While this is a busy time of year for everyone, it is important to take the time to help students get safely to and from school. Many school zones have a 30km/hr speed limit in effect every school day from 8:00 am to 5:00 pm. In Sooke, the speeds vary.
In Sooke along Highway 14, the speed limit drops from the regular 60km/hr to the school zone 40km/hr when school-aged children are travelling on or by the road. Along Throup (enroute to Journey or Poirier) the speed limit is the regular 30km/hr school zone.
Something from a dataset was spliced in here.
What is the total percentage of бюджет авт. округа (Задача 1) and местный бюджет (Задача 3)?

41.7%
Last year in September, the Sooke RCMP were out monitoring these speeds, so (ironically but true) the fastest way to get your late child to school is actually to slow down. Receiving a speeding ticket takes time. And, it’s expensive. Speeding in a school zone will cost you anywhere from $196-$253, along with three points.
Driving at slower speeds and being extra cautious allows time to react to children’s unexpected movements, reducing the chances of crashes, injury and death. Drivers are encouraged to be extra cautious on the roads and to watch for children.
Active and Safe Routes to School Program
The CRD has been working with twenty schools across the region to encourage and enable more students to walk and bike to school. In Sooke, two schools are involved with this project, Journey middle school and Poirier elementary school.
Through the Active and Safe Routes to School program, parents and principals have identified concerns about road safety, including traffic speed. Drivers can do their part by slowing down in school zones.
For more information, visit this active safe routes to school CRD webpage.
Drivers are also reminded that the flashing red lights on a school bus, often accompanied with a pop-out stop sign, means you should (and this should go without saying but based on last year’s frustrations needs to be stated), um, STOP.